[Opening Task inputs section]

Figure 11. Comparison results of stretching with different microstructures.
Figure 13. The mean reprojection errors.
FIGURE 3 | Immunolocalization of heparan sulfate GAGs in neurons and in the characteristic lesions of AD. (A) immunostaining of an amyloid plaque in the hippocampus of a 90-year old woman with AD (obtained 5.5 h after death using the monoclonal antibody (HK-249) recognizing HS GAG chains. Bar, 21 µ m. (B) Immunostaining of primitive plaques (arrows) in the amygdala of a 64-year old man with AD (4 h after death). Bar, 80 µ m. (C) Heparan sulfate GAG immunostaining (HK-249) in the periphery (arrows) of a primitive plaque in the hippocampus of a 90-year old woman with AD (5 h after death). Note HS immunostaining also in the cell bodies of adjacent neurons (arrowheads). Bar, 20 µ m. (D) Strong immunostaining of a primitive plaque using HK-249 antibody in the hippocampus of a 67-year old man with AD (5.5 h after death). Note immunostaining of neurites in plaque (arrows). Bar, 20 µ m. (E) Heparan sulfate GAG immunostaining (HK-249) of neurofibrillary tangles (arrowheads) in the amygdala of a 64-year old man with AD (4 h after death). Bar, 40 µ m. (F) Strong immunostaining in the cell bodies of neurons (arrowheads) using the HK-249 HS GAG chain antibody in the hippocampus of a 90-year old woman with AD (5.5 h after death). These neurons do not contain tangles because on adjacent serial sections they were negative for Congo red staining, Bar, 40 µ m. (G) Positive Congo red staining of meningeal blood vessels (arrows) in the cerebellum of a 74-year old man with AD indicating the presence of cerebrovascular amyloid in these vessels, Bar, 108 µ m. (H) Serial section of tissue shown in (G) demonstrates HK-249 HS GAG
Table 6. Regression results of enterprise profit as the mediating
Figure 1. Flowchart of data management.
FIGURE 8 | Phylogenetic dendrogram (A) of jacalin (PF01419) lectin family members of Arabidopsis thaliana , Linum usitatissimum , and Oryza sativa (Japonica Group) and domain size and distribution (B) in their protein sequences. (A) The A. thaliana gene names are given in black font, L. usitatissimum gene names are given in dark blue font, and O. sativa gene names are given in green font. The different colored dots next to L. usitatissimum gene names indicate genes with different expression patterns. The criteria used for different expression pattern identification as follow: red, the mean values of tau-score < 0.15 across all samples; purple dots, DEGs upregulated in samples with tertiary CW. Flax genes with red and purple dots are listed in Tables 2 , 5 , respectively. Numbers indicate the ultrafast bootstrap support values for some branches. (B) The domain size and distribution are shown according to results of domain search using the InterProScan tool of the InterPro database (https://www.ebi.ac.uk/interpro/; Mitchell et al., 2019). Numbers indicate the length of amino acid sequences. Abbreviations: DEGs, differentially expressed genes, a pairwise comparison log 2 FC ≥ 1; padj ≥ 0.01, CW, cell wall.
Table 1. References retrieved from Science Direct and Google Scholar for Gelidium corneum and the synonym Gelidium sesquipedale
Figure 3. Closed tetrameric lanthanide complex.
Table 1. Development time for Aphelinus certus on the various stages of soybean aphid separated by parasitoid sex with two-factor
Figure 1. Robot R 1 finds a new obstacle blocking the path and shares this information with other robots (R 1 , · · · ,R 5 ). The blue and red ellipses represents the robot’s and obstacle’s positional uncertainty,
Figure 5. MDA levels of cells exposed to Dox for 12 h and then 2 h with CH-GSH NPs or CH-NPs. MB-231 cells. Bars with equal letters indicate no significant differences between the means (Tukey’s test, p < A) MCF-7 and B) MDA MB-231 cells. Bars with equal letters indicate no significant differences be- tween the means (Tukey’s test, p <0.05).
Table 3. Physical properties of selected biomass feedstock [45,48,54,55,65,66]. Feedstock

[Closing Task inputs section]

[Problem requirements] Your task is to restate, word for word, only those lines above that fall between the line holding "Table 6. Regression" and the line holding "Figure 1. Flowchart of data management.", inclusive.

[Response to the task]
Table 6. Regression results of enterprise profit as the mediating
Figure 1. Flowchart of data management.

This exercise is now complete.